Terapia sostitutiva (TS) in caso di dipendenza da oppioidi

Per orientarsi rapidamente in vista di una terapia sostitutiva sono consigliate due procedure: una prevede di iniziare alla prima consultazione (best practice, adatta per medici che hanno già esperienze in questo ambito), l’altra prevede di iniziare alla seconda consultazione. In merito, rinviamo anche alle raccomandazioni pubblicate dall’Ufficio federale della sanità pubblica UFSP in collaborazione con la Società svizzera di medicina delle dipendenze SSAM e l’Associazione dei medici cantonali della Svizzera AMCS.

La dipendenza da oppioidi

  • si instaura su un lungo arco di tempo
  • necessita di un accompagnamento terapeutico interdisciplinare e a lungo termine
  • comporta tassi di morbilità e mortalità elevati; è frequentemente combinata al consumo di altre sostanze psicoattive (tabacco, cocaina, alcol, benzodiazepine)

La terapia sostitutiva

  • si fonda sulla prescrizione medica di un farmaco legale (metadone, levometadonemorfina a rilascio lento (SROM), buprenorfina, diacetilmorfina (eroina)) in sostituzione di un oppioide illegale; è accompagnata da cure somatiche e psichiatriche, e da misure di tipo psicologico, socio-lavorativo e/o socio-pedagogico
  • necessita di un’autorizzazione cantonale (metadone, levometadone, SROM, buprenorfina) o federale (diacetilmorfina / eroina) (art. 3e LStup)
  • è rimborsata come prestazione obbligatoria dell’assicurazione malattia di base
  • è un trattamento provatamente efficace, a condizione di non subire interruzioni
  • porta da una situazione di dipendenza caratterizzata da instabilità e decompensazione a una situazione di dipendenza più stabile e compensata
  • eliminando le situazioni di stress legate alla ricerca dello stupefacente illegale, permette al paziente di riorganizzare i suoi bisogni primari (abitazione, sostentamento, quadro sociale)
  • con una posologia adeguata, riduce il consumo parallelo di altre sostanze (soprattutto oppioidi e cocaina)
  • riduce la morbilità e la mortalità che caratterizzano la dipendenza da oppioidi
  • migliora le opzioni terapeutiche, in particolare in caso di malattie infettive (ad es. epatite C, HIV)
  • migliora la qualità di vita
  • tiene conto dell’alternarsi di fasi più palliative e di fasi maggiormente orientate verso l’astinenza
  • è facilitata da un atteggiamento accogliente e dal ricorso a strumenti quali il colloquio motivazionale

Nella rubrica dedicata ai nostri prossimi appuntamenti si possono trovare occasioni di informazione e scambio con altri specialisti.

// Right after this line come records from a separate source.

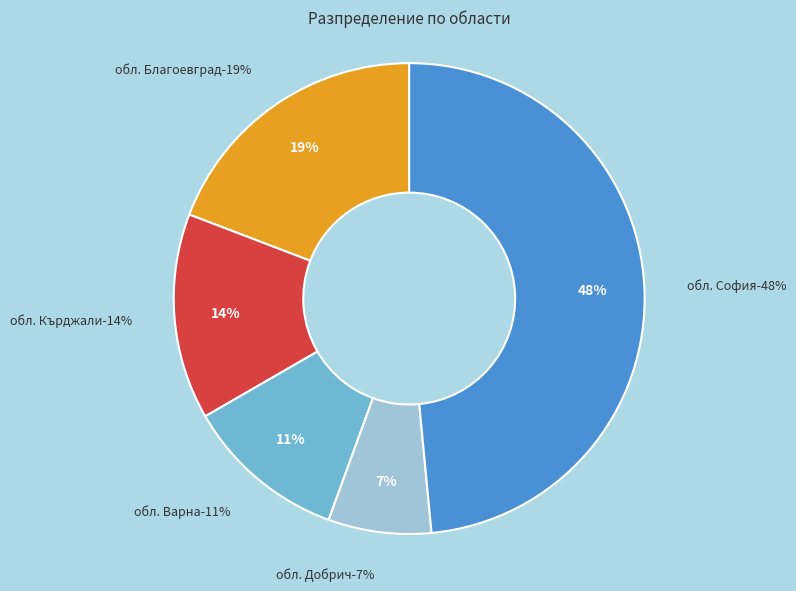

To the nearest percent, what is the combined percentage of обл. Кърджали and обл. София?

63%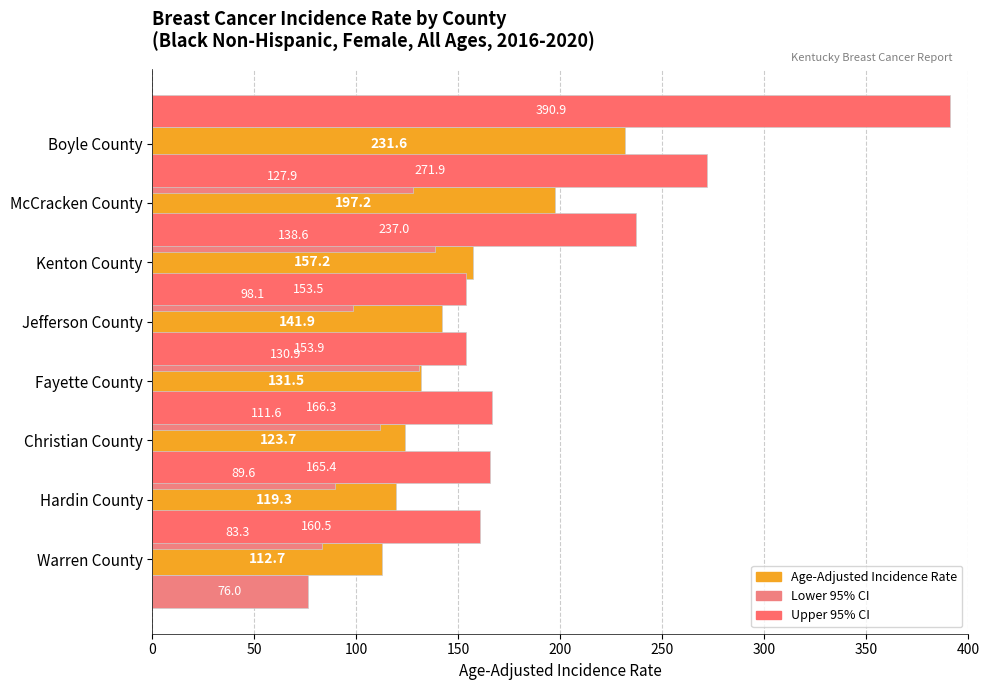

What is the difference between the highest and lowest values at 350?

263.0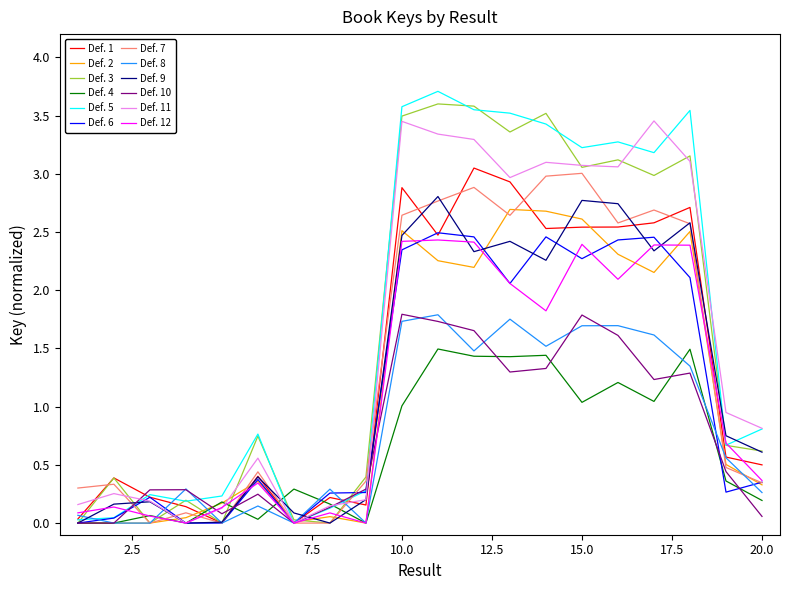

What are all the series names shown in the legend?

Def. 1, Def. 2, Def. 3, Def. 4, Def. 5, Def. 6, Def. 7, Def. 8, Def. 9, Def. 10, Def. 11, Def. 12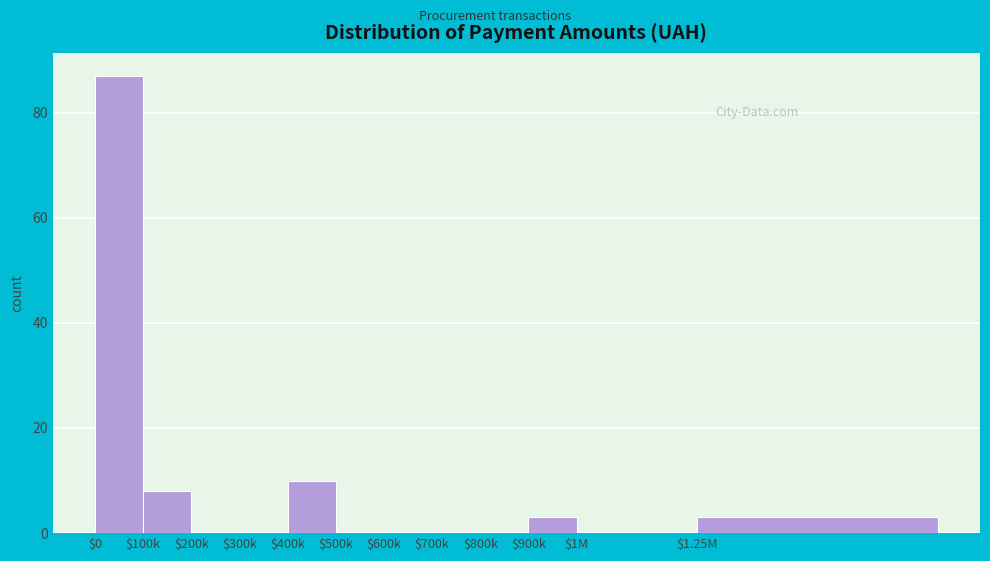

True or false: the data shows 3 at $400k.

False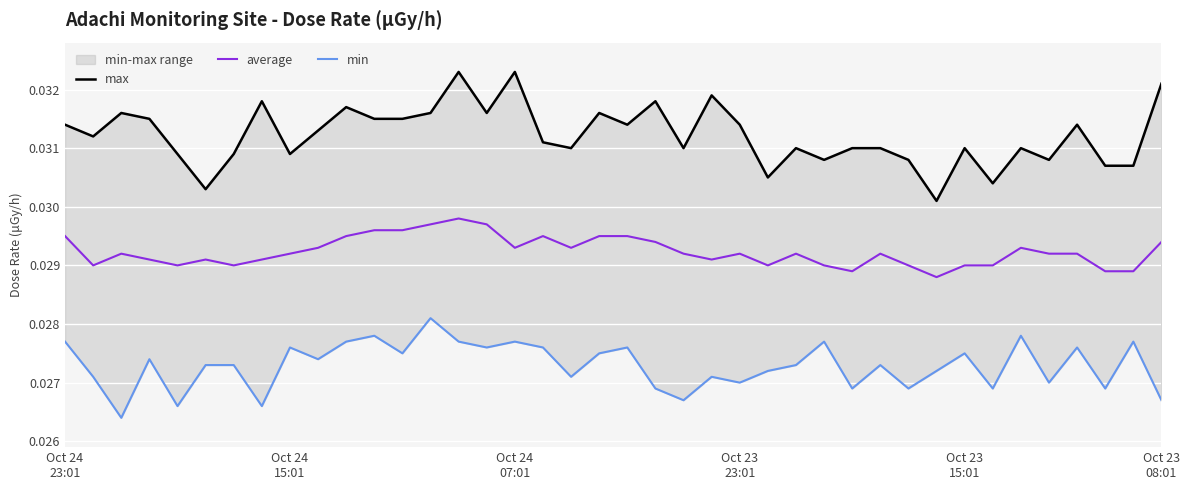

What is the sum of the max values at 17 and 30?

0.1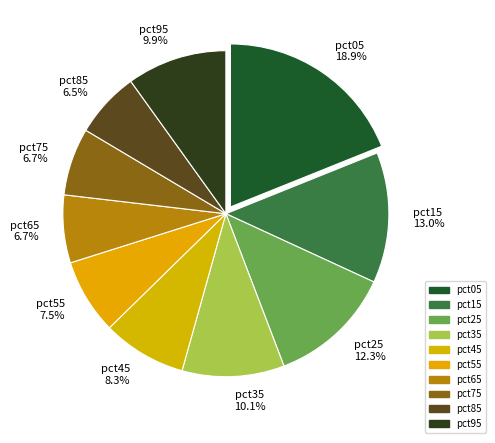

Do pct15 and pct75 together represent more than half of the pie?

No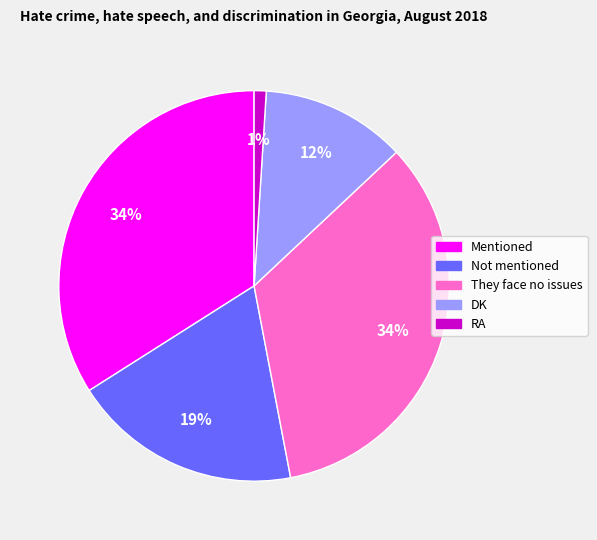

True or false: Not mentioned accounts for 31% of the total.

False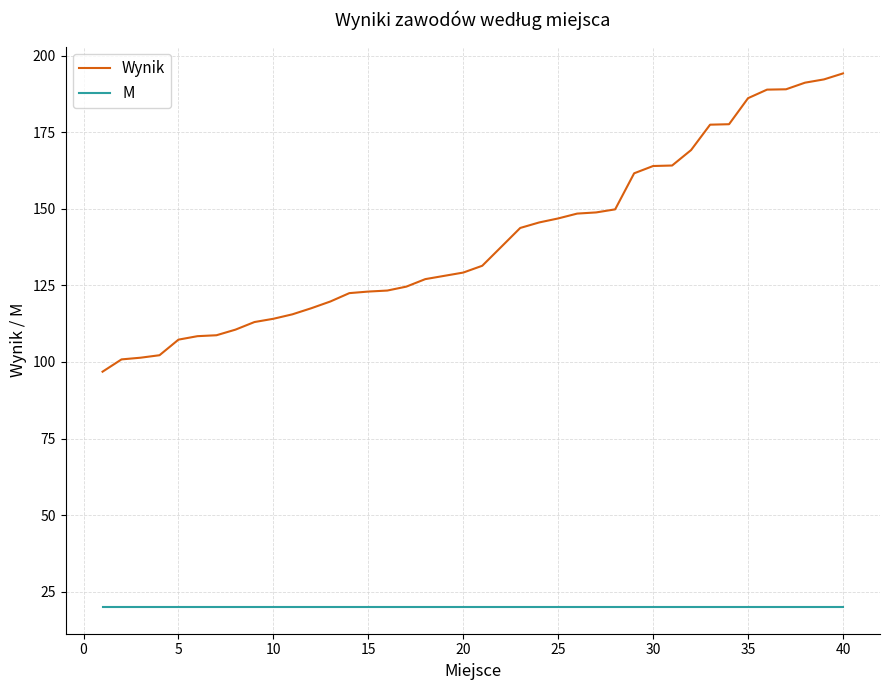

Which series has the largest total across all categories?

Wynik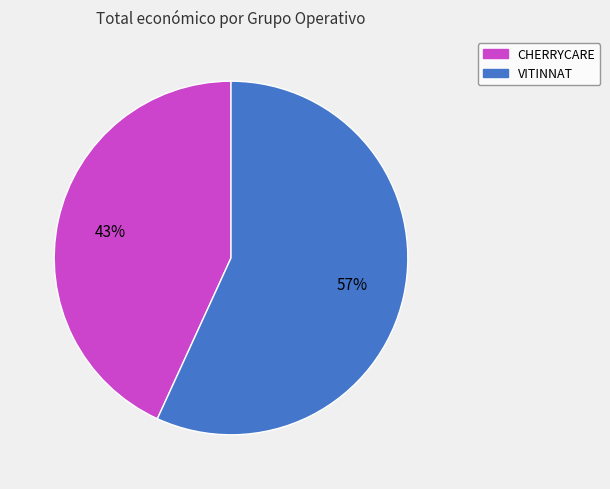

Which category has the smallest portion of the pie?

CHERRYCARE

Metadone, Levometadone SROM e buprenorfina

Dal punto di vista medico, il metadone, il levometadone, la SROM (Sevre-Long®) e la buprenorfina (Subutex®) sono sostanze sostitutive in linea di massima equivalenti, con vantaggi e controindicazioni diversi. In merito, rimandiamo alla scheda che riassume le diverse indicazioni.

Programma basato sulla prescrizione di eroina

In uno studio medico non è possibile avviare una terapia sostitutiva a base di diacetilmorfina. Per questo tipo di trattamento sono previste disposizioni speciali. Rimandiamo alla scheda di approfondimento  (programma basato sulla prescrizione di eroina).